Un très bon polar dramatique, sombre et assez complexe dont l'une des principales qualités est de ne pas présenter un personnage manichéen. Il est violent, torture ses suspects, n'hésite pas à bidonner ses rapports et ne semble comprendre que les rapports de force. C'est aussi cependant un père de famille dévoué et maladroit qui essaye au mieux de faire vivre sa famille. Alors quand l'opportunité se présente d'arrondir ses fins de mois confortablement, il ne montre pas trop de scrupules et collabore pleinement avec les directives des autorités qui désire inventer un tueur en série pour étouffer une série de meurtres non résolues. Sauf qu'il s'agit d'un premier pas dans un engrenage aux rouages imprévisibles qui vont briser ses repères et ses convictions.
Le film a quelques chose de tragique, voire de la fable morale, dans l'évolution de cet inspecteur pris dans une spirale infernale qui prend progressivement le spectateur à la gorge.

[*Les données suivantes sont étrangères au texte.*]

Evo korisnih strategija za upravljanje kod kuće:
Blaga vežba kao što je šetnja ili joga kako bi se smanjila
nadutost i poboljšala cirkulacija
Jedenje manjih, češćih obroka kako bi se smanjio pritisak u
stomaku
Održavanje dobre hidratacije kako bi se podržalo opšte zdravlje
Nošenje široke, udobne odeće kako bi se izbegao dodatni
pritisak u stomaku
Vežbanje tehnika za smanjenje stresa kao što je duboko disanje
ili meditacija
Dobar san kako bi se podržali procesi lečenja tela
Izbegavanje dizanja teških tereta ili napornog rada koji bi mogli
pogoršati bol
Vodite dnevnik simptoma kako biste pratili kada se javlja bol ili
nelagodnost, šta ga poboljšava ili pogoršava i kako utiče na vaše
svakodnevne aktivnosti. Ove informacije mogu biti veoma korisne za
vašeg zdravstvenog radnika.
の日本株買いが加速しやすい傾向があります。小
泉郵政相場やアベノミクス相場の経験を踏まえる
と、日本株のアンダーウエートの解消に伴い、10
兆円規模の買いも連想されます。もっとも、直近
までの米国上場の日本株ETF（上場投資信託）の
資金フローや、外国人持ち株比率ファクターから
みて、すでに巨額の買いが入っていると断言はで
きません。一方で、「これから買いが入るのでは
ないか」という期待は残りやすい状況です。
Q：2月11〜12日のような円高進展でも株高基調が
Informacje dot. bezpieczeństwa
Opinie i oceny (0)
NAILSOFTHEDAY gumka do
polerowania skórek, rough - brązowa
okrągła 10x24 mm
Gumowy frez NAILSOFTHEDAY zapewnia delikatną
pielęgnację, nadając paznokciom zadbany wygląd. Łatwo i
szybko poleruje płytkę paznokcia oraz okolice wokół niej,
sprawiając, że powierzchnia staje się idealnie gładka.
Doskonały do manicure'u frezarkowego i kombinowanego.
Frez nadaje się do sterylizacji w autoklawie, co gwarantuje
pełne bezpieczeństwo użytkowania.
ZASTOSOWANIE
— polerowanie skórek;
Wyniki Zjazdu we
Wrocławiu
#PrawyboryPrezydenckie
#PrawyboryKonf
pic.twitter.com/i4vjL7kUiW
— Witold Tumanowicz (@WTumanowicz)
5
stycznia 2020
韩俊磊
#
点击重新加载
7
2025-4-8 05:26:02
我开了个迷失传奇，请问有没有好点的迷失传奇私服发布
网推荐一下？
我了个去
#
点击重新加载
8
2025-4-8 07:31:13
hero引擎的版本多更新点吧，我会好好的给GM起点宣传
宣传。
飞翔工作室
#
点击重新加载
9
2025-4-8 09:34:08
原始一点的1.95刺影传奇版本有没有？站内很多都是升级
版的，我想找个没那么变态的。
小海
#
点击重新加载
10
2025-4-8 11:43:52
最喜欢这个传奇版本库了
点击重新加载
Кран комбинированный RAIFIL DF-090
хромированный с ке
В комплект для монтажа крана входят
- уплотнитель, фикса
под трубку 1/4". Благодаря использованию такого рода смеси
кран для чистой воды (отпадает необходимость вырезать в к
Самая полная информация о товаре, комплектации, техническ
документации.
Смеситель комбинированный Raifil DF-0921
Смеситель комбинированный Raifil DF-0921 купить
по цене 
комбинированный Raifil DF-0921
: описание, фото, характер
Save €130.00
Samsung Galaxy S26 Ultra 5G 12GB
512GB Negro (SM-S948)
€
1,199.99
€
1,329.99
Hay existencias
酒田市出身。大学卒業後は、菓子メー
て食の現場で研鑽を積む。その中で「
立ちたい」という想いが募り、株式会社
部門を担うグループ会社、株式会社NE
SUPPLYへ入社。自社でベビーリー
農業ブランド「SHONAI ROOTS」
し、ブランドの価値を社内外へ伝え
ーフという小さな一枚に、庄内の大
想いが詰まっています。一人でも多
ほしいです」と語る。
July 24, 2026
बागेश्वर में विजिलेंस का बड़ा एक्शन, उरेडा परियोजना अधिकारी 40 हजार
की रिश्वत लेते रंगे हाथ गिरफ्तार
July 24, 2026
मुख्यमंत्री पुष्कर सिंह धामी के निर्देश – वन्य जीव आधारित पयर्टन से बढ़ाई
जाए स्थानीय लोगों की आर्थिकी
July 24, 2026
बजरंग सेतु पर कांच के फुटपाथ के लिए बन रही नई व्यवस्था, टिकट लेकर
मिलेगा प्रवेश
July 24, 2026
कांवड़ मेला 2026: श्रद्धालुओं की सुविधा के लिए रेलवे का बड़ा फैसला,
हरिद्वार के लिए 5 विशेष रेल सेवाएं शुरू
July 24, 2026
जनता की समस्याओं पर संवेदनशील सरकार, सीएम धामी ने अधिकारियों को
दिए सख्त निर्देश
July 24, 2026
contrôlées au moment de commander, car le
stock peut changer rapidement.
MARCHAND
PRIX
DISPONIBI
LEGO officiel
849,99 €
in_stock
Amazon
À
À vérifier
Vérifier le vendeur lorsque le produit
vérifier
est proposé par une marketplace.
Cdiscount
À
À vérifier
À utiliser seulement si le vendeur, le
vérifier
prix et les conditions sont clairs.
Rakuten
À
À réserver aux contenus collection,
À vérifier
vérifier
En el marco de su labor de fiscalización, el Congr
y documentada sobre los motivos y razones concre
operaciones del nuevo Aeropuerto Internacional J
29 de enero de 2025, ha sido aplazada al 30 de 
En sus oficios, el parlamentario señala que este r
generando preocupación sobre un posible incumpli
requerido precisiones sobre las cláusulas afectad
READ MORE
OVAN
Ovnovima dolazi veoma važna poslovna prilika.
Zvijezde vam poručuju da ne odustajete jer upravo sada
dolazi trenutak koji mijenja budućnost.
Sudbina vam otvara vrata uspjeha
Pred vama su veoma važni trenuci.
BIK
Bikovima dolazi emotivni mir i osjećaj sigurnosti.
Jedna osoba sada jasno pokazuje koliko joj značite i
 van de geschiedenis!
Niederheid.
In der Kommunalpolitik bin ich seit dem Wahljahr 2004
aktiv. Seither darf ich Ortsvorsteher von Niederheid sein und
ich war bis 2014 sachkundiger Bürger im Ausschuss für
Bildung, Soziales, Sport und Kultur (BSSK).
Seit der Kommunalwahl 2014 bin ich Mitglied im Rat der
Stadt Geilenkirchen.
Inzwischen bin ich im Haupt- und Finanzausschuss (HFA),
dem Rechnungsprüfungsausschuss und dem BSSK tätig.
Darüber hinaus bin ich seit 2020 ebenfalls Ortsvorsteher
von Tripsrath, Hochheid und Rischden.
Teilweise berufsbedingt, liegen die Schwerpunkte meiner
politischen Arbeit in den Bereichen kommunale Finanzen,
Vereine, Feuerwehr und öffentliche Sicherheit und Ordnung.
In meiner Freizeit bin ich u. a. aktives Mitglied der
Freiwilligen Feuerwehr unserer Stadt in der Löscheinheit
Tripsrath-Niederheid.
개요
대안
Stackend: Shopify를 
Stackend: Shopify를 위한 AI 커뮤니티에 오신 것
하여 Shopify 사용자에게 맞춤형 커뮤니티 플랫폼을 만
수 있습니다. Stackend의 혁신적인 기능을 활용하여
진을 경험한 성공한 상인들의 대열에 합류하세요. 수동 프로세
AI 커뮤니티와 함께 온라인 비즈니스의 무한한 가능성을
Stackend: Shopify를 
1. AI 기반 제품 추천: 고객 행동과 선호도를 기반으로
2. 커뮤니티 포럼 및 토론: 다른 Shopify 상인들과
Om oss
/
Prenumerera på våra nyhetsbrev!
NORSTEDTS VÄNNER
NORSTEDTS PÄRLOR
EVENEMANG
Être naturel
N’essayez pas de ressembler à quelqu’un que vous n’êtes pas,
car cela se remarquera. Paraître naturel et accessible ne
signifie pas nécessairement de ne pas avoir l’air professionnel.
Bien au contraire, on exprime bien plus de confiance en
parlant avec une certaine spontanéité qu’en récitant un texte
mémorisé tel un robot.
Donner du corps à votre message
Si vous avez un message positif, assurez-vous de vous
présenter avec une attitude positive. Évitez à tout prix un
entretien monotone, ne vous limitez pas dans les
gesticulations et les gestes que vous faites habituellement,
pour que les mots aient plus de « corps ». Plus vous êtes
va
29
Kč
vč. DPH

Sur cet aspect le scénario est particulièrement bien construit et ne souffre de pratiquement aucun défaut majeur du cinéma coréen. Tout juste peut-on noter 10-15 minutes qui faiblissent un peu (avec un curieux twist presque sorti d'un rêve) mais qui conduisent à une dernière partie vraiment poignante qui a l'intelligence de rester lucide et cohérent sur l'avenir des personnages, qu'ils soient corrompues, victimes ou collaborateurs (in)volontaires.
L’interprétation est remarquable et tous les acteurs parviennent à donner vie à leur personnages et les rendre crédibles, même le procureur impitoyable des services secrets qui n'hésite pas à frapper au visage une célèbre comédienne pour qu'elle accepte de signer un faux témoignage sur ses soi-disant consommation de drogue et qui servira ultérieurement de pare-feu médiatique en cas de scandale gênant pour le pouvoir. Le film devient ainsi glaçant car toujours réaliste tant dans le comportement de ses personnages que dans l'évolution du l'histoire qui repose sur de nombreux faits réels de l'histoire du pays. C'est ce qui permet au cinéaste de ne pas verser dans le mélodrame alors que de nombreux éléments du scénario aurait pu le favoriser.
Dans cet enchaînement implacable d'un pouvoir tentaculaire et omniprésent, j'avoue avoir penser à une habile transposition du cinéma de Costa-Gavras (Z ou Missing) en Corée avec leur spécificité culturelle, toute proportion gardée tout de même même si Kim Bong-han (qui signe son second long-métrage) fait preuve d'une certaine rigueur avec de plus une reconstitution aussi efficace de discrète, soutenue d'une direction artistique à la hauteur.